Script of interest (obtained from https://stackoverflow.com/questions/116 ... -text-file):

Code: Select all

@echo off
setlocal disableDelayedExpansion
set "file=%~1"
set "line=%file%.line"
set "deduped=%file%.deduped"
::Define a variable containing a linefeed character
set LF=^


::The 2 blank lines above are critical, do not remove
>"%deduped%" (
  for /f usebackq^ eol^=^%LF%%LF%^ delims^= %%A in ("%file%") do (
    set "ln=%%A"
    setlocal enableDelayedExpansion
    >"%line%" (echo !ln:\=\\!)
    >nul findstr /xlg:"%line%" "%deduped%" || (echo !ln!)
    endlocal
  )
)
>nul move /y "%deduped%" "%file%"
2>nul del "%line%"
The above script has been working nicely to remove duplicate rows with no issues. However, I now have a new requirement.
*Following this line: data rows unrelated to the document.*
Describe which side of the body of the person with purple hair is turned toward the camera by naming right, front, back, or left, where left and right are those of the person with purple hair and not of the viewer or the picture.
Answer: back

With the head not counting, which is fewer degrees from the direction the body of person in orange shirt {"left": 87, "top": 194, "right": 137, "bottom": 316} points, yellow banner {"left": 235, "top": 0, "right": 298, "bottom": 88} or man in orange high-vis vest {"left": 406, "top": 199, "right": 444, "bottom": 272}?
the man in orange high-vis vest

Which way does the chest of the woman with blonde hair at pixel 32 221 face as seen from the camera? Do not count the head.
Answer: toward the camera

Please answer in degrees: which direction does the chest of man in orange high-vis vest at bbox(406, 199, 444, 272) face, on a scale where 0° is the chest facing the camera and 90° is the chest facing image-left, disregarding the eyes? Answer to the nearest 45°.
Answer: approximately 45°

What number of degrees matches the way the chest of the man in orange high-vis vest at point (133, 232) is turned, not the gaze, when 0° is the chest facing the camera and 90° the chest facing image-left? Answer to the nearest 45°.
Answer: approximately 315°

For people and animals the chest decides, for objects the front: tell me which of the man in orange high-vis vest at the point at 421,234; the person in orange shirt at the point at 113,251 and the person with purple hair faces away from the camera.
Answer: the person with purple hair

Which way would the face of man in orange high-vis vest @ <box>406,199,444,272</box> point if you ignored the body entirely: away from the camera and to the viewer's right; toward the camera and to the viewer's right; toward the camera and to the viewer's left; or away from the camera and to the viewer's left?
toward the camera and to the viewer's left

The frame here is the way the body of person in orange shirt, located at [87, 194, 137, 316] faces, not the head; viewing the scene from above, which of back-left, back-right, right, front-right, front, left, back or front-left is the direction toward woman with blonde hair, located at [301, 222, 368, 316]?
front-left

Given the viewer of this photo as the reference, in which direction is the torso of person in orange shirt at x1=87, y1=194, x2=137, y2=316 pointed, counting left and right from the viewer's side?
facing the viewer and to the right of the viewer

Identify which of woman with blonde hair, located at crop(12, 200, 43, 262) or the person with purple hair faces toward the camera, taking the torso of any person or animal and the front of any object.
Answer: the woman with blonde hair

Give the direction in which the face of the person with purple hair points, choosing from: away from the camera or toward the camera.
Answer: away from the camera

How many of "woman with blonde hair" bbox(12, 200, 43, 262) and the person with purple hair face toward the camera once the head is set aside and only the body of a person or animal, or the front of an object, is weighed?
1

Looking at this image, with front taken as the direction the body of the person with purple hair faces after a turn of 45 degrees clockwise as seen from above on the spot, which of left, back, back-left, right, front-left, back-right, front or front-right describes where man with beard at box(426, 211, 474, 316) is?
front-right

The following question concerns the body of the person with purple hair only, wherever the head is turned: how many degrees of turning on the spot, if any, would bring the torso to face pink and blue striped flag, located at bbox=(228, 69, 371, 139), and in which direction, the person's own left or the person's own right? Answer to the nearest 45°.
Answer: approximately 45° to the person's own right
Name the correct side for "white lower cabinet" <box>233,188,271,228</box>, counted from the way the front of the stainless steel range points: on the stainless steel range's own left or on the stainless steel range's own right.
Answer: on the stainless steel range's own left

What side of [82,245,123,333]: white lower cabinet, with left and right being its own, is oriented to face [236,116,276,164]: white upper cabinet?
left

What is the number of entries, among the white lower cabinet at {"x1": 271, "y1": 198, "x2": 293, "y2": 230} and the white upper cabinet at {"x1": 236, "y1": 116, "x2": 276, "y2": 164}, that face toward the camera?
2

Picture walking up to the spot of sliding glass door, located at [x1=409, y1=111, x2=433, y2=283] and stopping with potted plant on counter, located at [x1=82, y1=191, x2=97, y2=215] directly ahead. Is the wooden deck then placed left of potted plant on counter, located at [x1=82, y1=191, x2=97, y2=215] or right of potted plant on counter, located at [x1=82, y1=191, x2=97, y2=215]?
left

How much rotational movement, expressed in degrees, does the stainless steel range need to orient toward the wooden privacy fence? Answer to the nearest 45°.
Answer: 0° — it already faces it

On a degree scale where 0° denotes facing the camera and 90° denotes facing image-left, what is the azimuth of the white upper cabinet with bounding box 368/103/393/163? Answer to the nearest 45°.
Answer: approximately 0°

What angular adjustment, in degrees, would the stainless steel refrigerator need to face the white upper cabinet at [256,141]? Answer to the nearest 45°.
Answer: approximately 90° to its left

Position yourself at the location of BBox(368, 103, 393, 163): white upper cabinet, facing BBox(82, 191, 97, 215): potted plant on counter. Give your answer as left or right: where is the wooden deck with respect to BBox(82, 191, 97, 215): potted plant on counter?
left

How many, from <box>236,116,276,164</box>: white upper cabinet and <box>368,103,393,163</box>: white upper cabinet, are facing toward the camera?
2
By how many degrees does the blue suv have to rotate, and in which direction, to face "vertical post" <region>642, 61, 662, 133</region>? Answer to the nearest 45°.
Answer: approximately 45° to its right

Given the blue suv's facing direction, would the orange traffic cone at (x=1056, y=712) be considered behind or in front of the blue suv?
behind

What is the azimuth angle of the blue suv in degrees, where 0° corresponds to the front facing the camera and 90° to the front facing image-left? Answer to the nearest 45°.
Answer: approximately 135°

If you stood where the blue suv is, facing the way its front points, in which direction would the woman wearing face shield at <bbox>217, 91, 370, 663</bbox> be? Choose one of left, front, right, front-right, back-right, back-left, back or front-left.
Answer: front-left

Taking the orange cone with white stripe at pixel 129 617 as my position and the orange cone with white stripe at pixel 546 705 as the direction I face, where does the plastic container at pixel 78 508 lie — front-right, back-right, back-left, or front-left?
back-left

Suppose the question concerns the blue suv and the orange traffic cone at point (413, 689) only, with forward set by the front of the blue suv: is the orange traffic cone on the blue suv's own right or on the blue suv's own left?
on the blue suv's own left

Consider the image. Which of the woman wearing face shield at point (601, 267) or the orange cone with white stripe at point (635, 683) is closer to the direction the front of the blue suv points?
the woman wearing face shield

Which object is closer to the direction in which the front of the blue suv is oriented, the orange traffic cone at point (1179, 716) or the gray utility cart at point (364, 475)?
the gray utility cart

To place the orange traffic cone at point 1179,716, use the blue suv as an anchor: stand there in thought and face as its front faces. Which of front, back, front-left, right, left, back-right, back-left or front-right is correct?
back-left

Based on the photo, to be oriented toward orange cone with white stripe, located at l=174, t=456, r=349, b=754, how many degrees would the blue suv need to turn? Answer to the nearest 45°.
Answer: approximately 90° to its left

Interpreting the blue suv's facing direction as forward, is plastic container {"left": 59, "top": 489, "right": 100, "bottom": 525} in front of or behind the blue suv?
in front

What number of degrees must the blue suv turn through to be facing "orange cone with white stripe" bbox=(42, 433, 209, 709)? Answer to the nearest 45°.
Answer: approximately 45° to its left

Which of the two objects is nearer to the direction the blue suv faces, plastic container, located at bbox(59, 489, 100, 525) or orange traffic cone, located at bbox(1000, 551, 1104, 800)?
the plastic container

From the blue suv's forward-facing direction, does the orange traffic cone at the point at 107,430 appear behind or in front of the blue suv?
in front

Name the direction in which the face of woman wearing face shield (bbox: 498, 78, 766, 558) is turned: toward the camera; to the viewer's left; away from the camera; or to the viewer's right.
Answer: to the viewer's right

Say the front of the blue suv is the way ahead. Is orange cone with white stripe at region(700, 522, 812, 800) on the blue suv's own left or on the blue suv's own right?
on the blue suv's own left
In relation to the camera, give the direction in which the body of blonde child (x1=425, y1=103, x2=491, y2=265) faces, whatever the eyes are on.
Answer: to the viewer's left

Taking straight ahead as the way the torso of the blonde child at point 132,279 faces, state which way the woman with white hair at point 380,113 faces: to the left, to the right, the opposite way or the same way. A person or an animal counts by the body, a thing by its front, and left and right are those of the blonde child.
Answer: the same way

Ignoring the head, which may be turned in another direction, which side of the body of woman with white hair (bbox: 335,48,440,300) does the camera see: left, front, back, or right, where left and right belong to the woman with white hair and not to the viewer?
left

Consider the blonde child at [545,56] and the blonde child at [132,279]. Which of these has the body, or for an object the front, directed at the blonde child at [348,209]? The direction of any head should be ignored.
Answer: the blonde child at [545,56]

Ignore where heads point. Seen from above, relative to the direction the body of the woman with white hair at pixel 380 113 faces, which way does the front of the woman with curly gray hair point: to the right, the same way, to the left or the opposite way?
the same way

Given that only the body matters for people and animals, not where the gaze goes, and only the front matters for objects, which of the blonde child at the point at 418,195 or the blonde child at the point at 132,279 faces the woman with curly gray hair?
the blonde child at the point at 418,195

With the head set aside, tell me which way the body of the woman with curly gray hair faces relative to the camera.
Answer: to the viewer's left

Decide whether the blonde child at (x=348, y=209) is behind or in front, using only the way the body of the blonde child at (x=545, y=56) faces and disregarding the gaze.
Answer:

I am seeking for a modification to the above script to remove duplicates by checking only from the 8th character onwards; that is, to ignore the first 7 characters even if they are different. If there is no difference from the 8th character onwards to the end of line, the whole row is to be removed for repeated entries including the first 7 characters. The first 8 characters has the following format "0.00.00_" (without the quotes).

Example...
For an original text file with the following 5 entries:
0.10.01_ABC_X
0.10.04_DEFG_Y
0.10.01_ABC_X
0.10.02_DEFG_Y
1.11.03_PQRST_M

I will like the output to be:
0.10.01_ABC_X
0.10.04_DEFG_Y
1.11.03_PQRST_M

Thank you very much!

Re: Batch script to remove duplicate rows while ignoring first few characters

Posted: 04 Sep 2019 13:58
by Eureka!
Without (part of) the actual text file, this might produce false results.
But as you did't provide that:

Code: Select all

@echo off
setlocal

::__________________________________________________
::
::      SETTINGS
::__________________________________________________
::
    set LENGTH=8
    set SUFFIX=
    set INPUT=INPUT.txt
    set TUSSEN1=temp1.deleteme
    set OUTPUT=output.txt


::__________________________________________________
::
::      ACTION
::__________________________________________________
::

    del "%OUTPUT%"
    sort /+%LENGTH% "%INPUT%" > "%TUSSEN1%"
    for /f "delims=" %%x in (%TUSSEN1%) DO call :PARSELINE "%%x"

    del "%TUSSEN1%"
    type "%OUTPUT%"
goto :EOF


::==================================================
::__________________________________________________
::
        :PARSELINE
::__________________________________________________
::
    set thisline=%~1
    call set tail=%%thisline:~%LENGTH%%%
    if /i "%tail%" neq "%SUFFIX%" (
        echo %thisline%>>"%OUTPUT%"
        set SUFFIX=%tail%
    ) 
goto :EOF

Re: Batch script to remove duplicate rows while ignoring first few characters

Posted: 04 Sep 2019 15:48
by Aacini

Code: Select all

@echo off
setlocal DisableDelayedExpansion

(for /F "tokens=1* delims=_" %%a in (input.txt) do (
   if not defined key["%%b"] (
      set key["%%b"]=1
      echo %%a_%%b
   )
)) > output.txt
Antonio

Re: Batch script to remove duplicate rows while ignoring first few characters

Posted: 05 Sep 2019 08:46
by tanhy
Excellent stuff! Thank you both very much! It is greatly appreciated. :D

Both Eureka! & Aacini scripts work beautifully. Requirement met.